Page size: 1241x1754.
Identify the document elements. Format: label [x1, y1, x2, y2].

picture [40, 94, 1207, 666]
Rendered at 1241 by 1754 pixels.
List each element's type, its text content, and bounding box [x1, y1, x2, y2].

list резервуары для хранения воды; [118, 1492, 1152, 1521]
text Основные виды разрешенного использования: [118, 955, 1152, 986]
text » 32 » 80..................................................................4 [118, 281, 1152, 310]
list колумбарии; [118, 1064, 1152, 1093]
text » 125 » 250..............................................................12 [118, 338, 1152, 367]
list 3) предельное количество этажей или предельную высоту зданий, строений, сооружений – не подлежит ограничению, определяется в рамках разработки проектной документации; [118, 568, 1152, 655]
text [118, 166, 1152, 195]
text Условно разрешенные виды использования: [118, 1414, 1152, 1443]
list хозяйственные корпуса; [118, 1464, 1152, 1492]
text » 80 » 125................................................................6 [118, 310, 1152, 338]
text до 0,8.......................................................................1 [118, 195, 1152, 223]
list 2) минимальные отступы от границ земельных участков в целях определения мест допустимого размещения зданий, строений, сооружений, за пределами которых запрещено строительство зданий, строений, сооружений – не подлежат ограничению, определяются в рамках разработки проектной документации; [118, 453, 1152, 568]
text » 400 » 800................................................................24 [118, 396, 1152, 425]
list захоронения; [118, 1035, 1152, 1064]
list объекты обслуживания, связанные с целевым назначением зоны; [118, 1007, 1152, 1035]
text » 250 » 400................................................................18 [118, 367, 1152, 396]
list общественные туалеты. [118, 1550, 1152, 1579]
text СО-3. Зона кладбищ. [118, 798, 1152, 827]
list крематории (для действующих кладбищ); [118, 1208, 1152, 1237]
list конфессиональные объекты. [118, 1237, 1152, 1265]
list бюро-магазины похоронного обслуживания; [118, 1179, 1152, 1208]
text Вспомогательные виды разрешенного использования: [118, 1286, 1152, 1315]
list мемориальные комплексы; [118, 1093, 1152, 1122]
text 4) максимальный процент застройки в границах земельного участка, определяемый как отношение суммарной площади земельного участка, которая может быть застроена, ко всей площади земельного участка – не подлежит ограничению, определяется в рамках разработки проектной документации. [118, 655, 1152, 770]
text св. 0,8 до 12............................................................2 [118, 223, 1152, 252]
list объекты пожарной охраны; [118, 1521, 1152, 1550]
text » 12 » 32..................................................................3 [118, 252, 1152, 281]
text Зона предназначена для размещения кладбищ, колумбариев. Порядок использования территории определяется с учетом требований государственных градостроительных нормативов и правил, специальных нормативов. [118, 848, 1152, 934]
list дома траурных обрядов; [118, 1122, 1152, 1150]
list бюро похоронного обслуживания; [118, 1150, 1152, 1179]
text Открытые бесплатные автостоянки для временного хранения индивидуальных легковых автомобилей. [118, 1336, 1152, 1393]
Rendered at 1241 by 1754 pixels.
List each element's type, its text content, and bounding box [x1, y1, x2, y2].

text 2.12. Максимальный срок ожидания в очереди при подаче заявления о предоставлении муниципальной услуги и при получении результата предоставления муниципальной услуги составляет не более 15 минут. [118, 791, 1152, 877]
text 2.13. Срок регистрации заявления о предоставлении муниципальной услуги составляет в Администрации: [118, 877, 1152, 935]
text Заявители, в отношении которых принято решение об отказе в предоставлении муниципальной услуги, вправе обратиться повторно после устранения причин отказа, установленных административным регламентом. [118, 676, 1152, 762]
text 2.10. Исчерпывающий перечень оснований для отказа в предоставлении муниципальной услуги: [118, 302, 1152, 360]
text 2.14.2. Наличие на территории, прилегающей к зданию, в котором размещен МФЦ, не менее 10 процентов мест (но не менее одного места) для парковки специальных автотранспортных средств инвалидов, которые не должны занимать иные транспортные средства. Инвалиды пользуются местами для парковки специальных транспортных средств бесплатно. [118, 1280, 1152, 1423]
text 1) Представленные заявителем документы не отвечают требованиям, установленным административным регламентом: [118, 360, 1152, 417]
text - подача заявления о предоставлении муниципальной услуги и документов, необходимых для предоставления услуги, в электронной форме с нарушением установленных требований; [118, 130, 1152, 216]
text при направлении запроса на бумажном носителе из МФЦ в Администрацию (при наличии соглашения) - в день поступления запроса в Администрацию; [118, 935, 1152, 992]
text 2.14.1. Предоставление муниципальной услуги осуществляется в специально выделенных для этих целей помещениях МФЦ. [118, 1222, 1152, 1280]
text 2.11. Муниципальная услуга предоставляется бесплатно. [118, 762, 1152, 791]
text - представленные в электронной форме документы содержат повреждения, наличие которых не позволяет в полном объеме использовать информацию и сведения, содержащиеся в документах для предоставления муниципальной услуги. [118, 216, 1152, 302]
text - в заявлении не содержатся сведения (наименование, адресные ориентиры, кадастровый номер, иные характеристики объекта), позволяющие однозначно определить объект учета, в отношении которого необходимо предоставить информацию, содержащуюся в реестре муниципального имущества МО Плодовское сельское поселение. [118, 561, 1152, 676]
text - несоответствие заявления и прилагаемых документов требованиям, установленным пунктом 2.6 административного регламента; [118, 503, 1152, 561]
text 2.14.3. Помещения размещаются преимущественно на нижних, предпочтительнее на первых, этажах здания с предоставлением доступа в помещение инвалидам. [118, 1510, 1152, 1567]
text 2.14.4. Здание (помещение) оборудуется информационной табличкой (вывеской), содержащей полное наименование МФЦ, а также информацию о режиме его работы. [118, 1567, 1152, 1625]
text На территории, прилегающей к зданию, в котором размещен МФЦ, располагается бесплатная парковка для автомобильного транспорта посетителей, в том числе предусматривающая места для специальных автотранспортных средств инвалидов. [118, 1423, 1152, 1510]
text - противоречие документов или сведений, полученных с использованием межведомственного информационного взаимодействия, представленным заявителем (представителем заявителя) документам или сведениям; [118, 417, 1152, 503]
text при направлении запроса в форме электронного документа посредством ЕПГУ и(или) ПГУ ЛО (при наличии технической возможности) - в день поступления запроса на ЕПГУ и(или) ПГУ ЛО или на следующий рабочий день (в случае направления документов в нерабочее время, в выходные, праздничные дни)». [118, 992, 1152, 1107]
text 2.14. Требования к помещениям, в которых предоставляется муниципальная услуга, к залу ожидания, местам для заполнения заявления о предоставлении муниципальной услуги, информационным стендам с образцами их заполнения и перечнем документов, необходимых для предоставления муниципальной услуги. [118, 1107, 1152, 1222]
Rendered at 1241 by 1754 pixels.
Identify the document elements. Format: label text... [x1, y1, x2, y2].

JOB: Report the number of lines in the records that hold "разрешенного" and write no other words.

SOLUTION TO THE EXERCISE: 2